Title
AWS re:Invent 2023 - Dive deep into Amazon DynamoDB (DAT330)
Summary
- DynamoDB Capacity Modes: Discussed DynamoDB's on-demand and provisioned capacity modes, including how DynamoDB scales, rate limiting, and global admission control (GAC).
- Transactions: Covered DynamoDB's support for ACID transactions, serializable isolation, and the benefits of single-request transactions over multi-request transactions for predictable performance.
- Streams: Explained DynamoDB Streams, including guarantees provided, shard rotation, and splitting for scalability and load balancing.
- Global Tables: Described how global tables work, their consistency and ordering guarantees, and the behavior of streams in a global table setup.
- Best Practices: Recommended starting with on-demand mode to understand application patterns before deciding on provisioned mode, and provided insights into building applications with DynamoDB transactions and streams.
- Additional Resources: Shared links to previous re:Invent talks and USENIX papers for further reading on DynamoDB's architecture and transactions.
Insights
- DynamoDB's Scale: DynamoDB can handle high traffic loads, scaling horizontally by partitioning data and maintaining predictable response times.

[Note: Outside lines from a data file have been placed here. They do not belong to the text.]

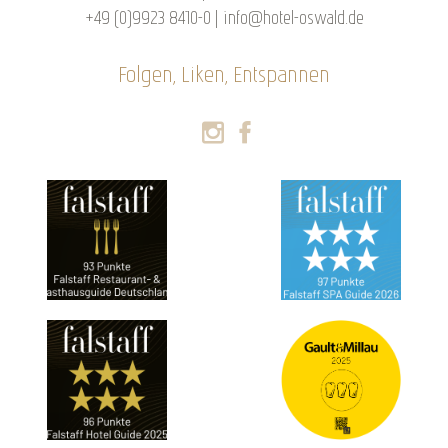
+49 (0)9923 8410-0
|
info@hotel-oswald.de
Folgen, Liken, Entspannen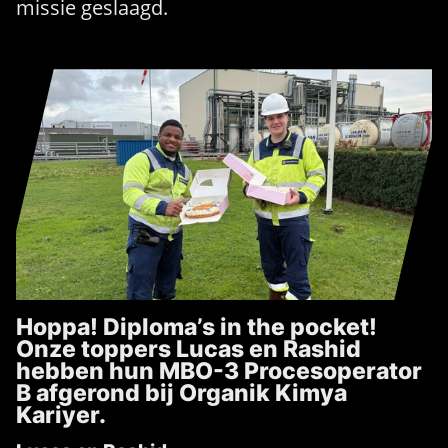
missie geslaagd.
Hoppa! Diploma’s in the pocket!
Onze toppers Lucas en Rashid
hebben hun MBO-3 Procesoperator
B afgerond bij Organik Kimya
Kariyer.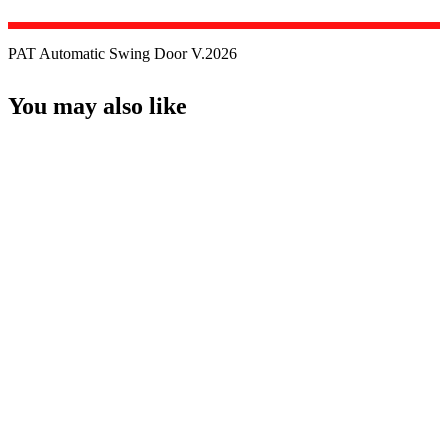
PAT Automatic Swing Door V.2026
You may also like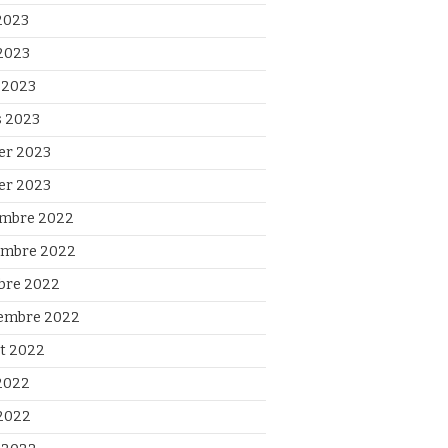
 2023
2023
l 2023
 2023
ier 2023
ier 2023
mbre 2022
mbre 2022
bre 2022
embre 2022
et 2022
 2022
2022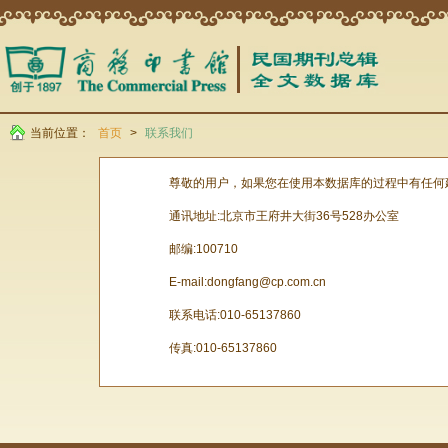
当前位置：
首页
>
联系我们
尊敬的用户，如果您在使用本数据库的过程中有任何建议，
通讯地址:北京市王府井大街36号528办公室
邮编:100710
E-mail:dongfang@cp.com.cn
联系电话:010-65137860
传真:010-65137860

- On-Demand vs. Provisioned: On-demand mode is suitable for unpredictable workloads and scales to zero, while provisioned mode is better for predictable workloads and can be auto-scaled.
- Transactions: DynamoDB transactions are designed for high performance and predictability, avoiding distributed lock managers and providing idempotent operations with client request tokens.
- Streams: DynamoDB Streams offer strict ordering and exactly-once delivery, with sharding to handle high throughput and shard rotation for internal load balancing.
- Global Tables: Global tables provide a fully managed solution for globally distributed applications, handling replication and conflict resolution with eventual consistency and last-writer-wins conflict resolution.
- Application Design: When using DynamoDB, it's important to design applications to handle the nuances of transactions, streams, and global tables, such as crash recovery and stream event processing in multiple regions.